* **Work to be completed**
Copy each line below in which the string "Instituto" occurs.

[Stored data entries]
----

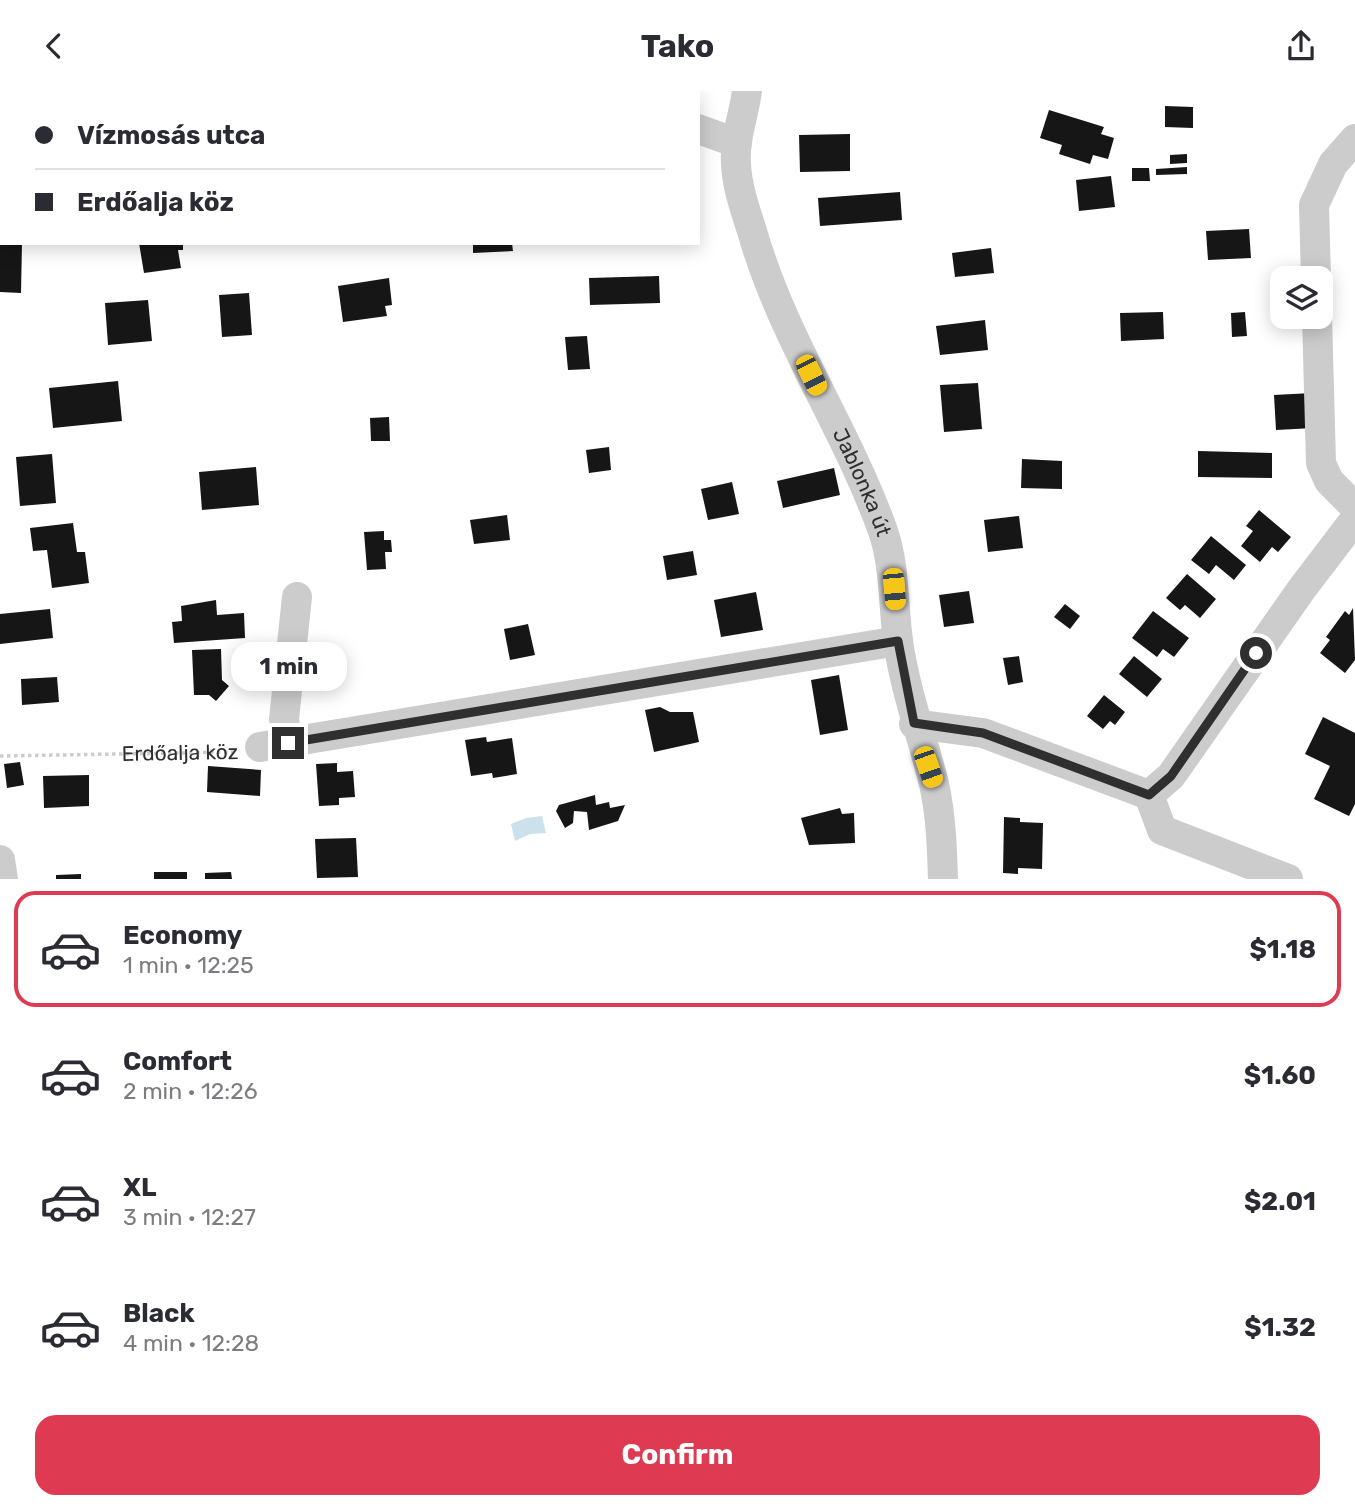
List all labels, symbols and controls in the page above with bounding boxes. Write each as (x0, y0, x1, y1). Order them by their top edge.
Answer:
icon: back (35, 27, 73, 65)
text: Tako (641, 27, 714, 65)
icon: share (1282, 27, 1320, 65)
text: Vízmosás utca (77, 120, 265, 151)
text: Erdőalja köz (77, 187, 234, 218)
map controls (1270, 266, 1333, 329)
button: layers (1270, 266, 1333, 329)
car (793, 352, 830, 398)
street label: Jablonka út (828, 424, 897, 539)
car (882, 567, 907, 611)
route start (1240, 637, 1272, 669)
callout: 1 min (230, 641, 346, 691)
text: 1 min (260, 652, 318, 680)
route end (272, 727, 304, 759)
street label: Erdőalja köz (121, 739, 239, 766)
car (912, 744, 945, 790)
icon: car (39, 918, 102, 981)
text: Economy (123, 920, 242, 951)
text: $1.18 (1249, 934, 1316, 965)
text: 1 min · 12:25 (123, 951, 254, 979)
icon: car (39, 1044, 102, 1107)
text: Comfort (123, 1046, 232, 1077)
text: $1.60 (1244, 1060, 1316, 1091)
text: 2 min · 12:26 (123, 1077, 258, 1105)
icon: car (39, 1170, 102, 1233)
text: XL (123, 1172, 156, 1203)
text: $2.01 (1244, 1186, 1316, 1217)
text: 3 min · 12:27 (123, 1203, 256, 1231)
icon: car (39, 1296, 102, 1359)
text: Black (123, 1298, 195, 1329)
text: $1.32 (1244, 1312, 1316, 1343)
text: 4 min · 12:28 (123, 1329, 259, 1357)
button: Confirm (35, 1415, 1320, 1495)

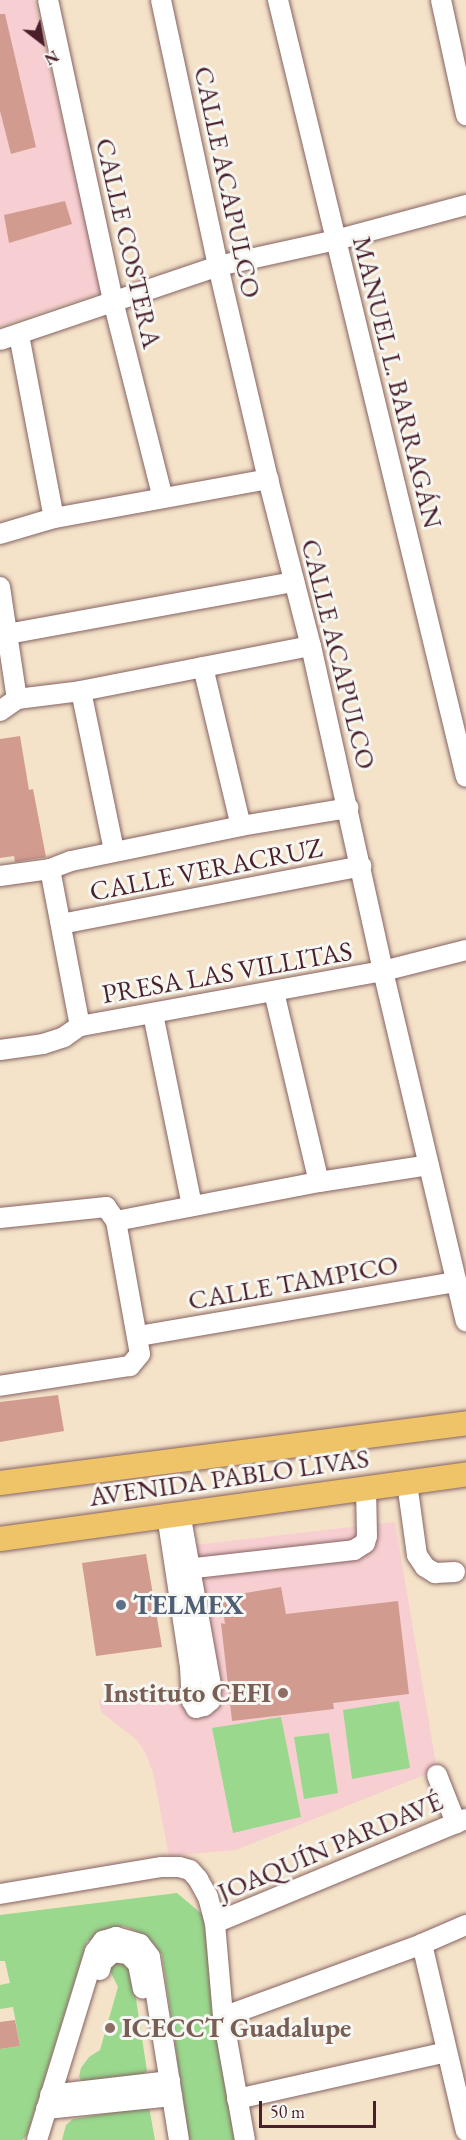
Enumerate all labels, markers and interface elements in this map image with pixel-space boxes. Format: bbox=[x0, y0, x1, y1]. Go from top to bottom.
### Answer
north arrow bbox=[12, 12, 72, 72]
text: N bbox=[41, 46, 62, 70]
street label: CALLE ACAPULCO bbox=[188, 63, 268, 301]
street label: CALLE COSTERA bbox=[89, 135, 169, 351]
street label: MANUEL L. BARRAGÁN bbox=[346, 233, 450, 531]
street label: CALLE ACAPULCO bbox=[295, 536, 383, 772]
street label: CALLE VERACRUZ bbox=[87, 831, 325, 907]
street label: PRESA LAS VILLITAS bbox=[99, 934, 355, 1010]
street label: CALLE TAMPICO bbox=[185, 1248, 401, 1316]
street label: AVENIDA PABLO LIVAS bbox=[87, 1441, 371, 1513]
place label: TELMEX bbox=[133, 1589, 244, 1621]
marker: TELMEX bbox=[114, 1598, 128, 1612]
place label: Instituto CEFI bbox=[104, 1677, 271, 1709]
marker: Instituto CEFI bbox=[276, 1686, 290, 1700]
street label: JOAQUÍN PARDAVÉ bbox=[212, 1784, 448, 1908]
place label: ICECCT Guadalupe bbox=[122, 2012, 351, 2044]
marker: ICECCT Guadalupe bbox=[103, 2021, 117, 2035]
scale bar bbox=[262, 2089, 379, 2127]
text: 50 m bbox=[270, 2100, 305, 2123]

----

* **Response to this task**
place label: Instituto CEFI bbox=[104, 1677, 271, 1709]
marker: Instituto CEFI bbox=[276, 1686, 290, 1700]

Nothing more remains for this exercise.